[WHAT IS NEEDED]
Put the records from the line with "Rendered at 1500 by 844 pixels." up to and including the line with "picture [726, 292, 895, 426]" into a two-column CSV with the header instruction,output. Give each record one row, with its instruction and its output each in a single quoted field and every line break inside a field replaced by a space.

[Element region listings]
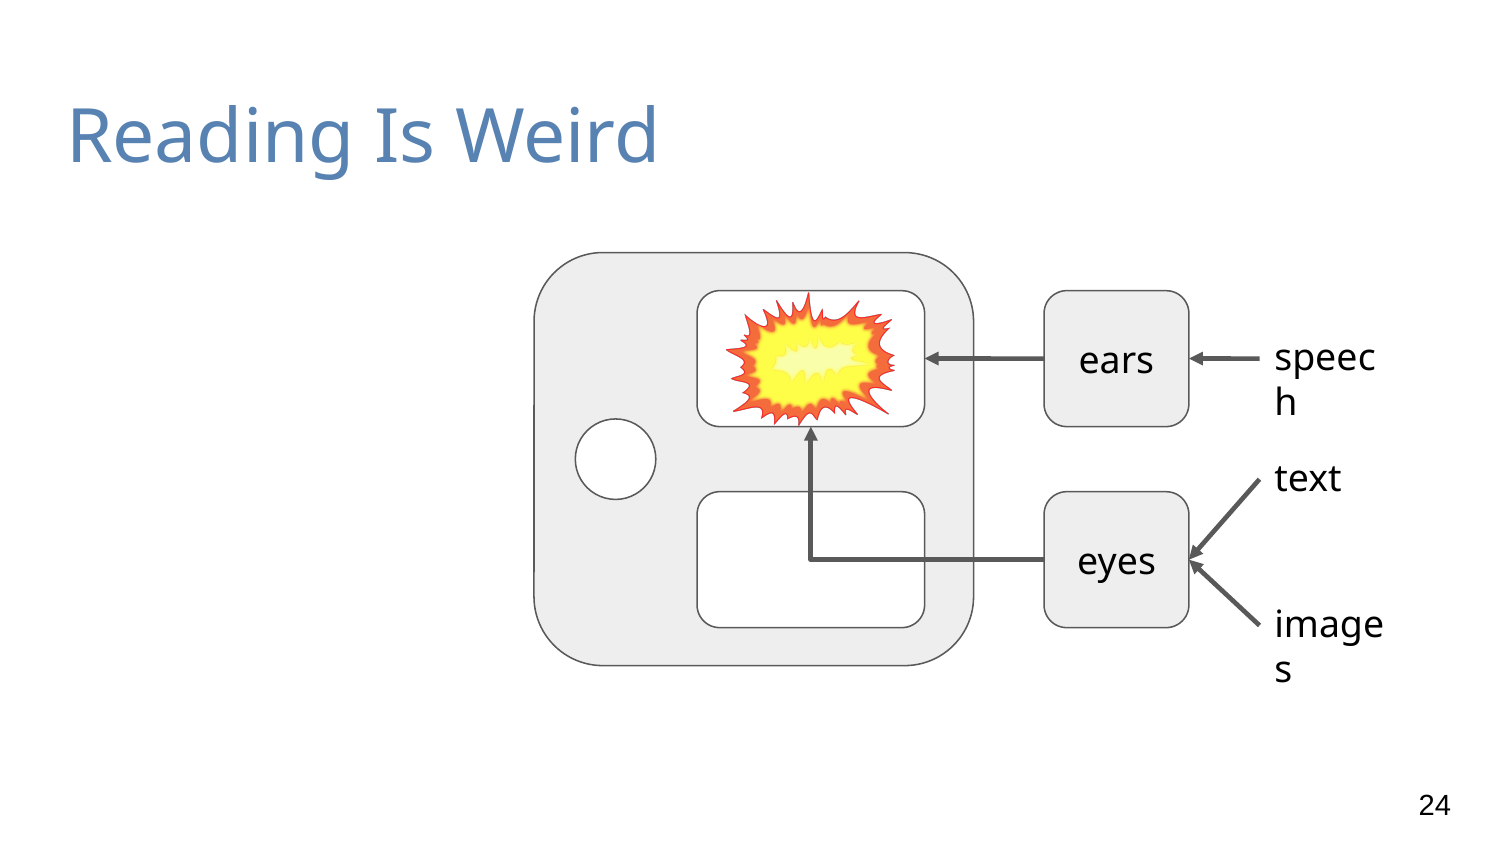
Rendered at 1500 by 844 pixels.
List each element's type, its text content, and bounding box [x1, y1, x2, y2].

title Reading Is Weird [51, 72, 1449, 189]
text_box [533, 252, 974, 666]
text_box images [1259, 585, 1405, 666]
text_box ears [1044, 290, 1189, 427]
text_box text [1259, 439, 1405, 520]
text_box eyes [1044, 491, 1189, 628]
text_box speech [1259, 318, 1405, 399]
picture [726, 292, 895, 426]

...

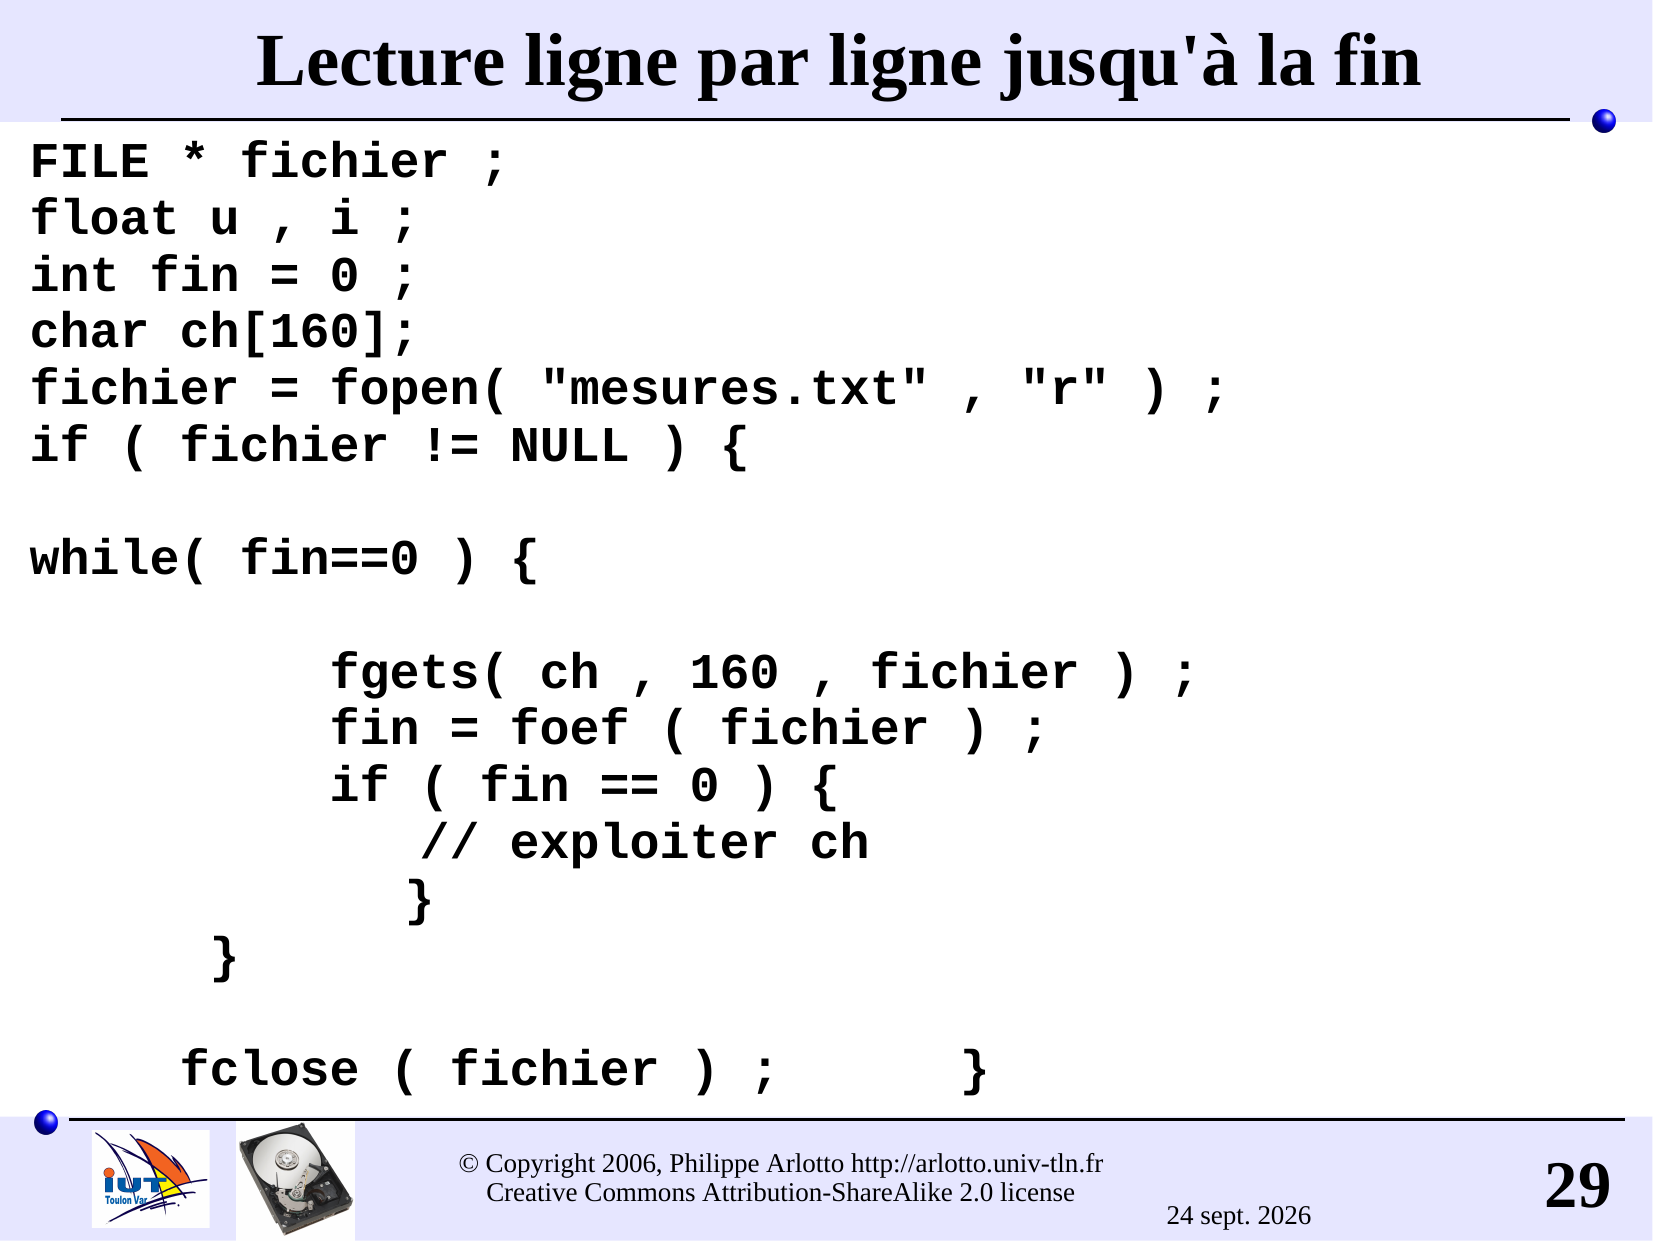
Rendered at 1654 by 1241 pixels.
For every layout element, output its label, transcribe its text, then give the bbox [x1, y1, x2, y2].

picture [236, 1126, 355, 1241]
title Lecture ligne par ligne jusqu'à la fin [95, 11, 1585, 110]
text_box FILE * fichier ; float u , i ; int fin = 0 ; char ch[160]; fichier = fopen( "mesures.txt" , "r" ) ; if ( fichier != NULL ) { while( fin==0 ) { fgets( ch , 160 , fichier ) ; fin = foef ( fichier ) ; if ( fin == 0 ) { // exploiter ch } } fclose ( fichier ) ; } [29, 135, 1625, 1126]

[SOLUTION FOR THIS TASK]
instruction,output
"Rendered at 1500 by 844 pixels. List each element's type, its text content, and bounding box [x1, y1, x2, y2].","title Reading Is Weird [51, 72, 1449, 189] text_box [533, 252, 974, 666] text_box images [1259, 585, 1405, 666] text_box ears [1044, 290, 1189, 427] text_box text [1259, 439, 1405, 520] text_box eyes [1044, 491, 1189, 628] text_box speech [1259, 318, 1405, 399] picture [726, 292, 895, 426]"